━━━ TEXT SEGMENT ━━━

Abstract
Water erosion is one of the main types of soil degradation, but few quantitative estimates have been done in the soil erosion intensity grades of different landscape scaling characteristics in a large-scale ecological restoration watershed. This study comparatively illustrates the utility of high-resolution data and geospatial technique, particularly the GIS-based RUSLE model, for an improved understanding of the spatial patterns of soil erosion under different land use types, geomorphological styles, vegetational regionalizations, and geographical zonings, aiming to promote ecological sustainable watershed management in practice. Results indicate the following:
(i) The soil erosion intensity grade showed an overall decreasing trend from northwest to southeast in the Jinghe River Watershed. The percentages of intense erosion and extremely intense erosion in different land use types in 2015 were significantly lower than that in 2000 except middle- and low-coverage grasslands because of the effective implementation of “Grain for Green” project. e.g., the percentage of extremely intense erosion in dry land decreased from 41.72% in 2000 to 8.99% in 2015.

━━━ EXTRACTED DATA ━━━

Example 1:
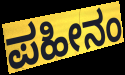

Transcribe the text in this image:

ಪಹೀನಂ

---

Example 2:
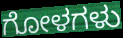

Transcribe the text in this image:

ಗೋಳಗಳು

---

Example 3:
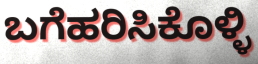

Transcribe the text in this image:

ಬಗೆಹರಿಸಿಕೊಳ್ಳಿ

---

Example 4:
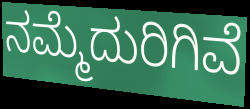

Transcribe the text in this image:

ನಮ್ಮೆದುರಿಗಿವೆ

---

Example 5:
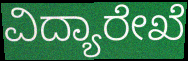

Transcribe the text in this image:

ವಿದ್ಯಾರೇಖೆ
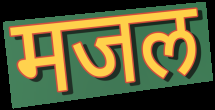
मजल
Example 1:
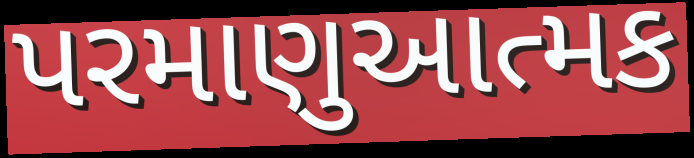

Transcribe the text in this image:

પરમાણુઆત્મક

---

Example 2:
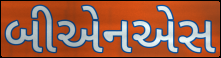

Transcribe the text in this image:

બીએનએસ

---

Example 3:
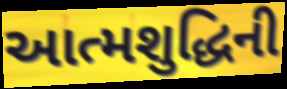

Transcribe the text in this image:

આત્મશુદ્ધિની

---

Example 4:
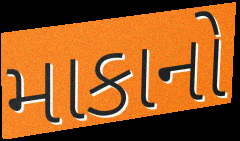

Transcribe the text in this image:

માકાનો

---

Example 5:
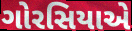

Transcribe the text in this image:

ગોરસિયાએ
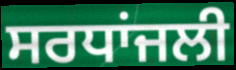
ਸਰਧਾਂਜਲੀ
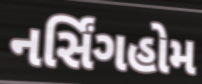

━━━

| COMPLETE THE FOLLOWING |
[1] The soil erosion abstract names several characteristics under which the spatial patterns of soil erosion are examined. List all of them.
[2] Continue the soil erosion abstract from its last sentence.

| ANSWERS FOR THE TASKS |
[1] land use types, geomorphological styles, vegetational regionalizations, geographical zonings

[2]
(ii) The mid-elevation loessial beams and hills and mid-elevation loessial tableland were both the major sources of intense erosion and extremely intense erosion, with the contribution ratio of 41.89 and 53.94% and 35.79 and 20.83% in 2000 and 44.45 and 48.99% and 36.88 and 18.72% in 2015, respectively.
(iii) The intense, extremely intense and severe erosion in the temperate typical grassland subzone accounted for 32.62, 44.47, and 9.6% in 2000 and 36.74, 40.7, and 8.1% in 2015, respectively. There were no severe and extremely intense erosion in the deciduous oak forest subzone of northern and southern warm temperate. (iv) The intense, extremely intense, and severe erosion of the loessial wide valley hills accounted for 32.19, 45.27, and 8.92% in 2000 and 36.32, 41.42, and 7.48% in 2015. The intense and extremely intense erosion of the loessial tableland accounted for 40.58 and 16.02% in 2000 and 40.57 and 14.27% in 2015. More importantly, land use types can be applied to the design and implementation of a development scheme more reliably than other landscapes because the land use system is a more scientific and fine classification based on topography, soils, and vegetation correlated with geology, geomorphology, and climate. The knowledge on the fine landscape scale will be useful for comprehensive watershed management by soil scientists, agronomists, environmental scientists, land managers, and policymakers.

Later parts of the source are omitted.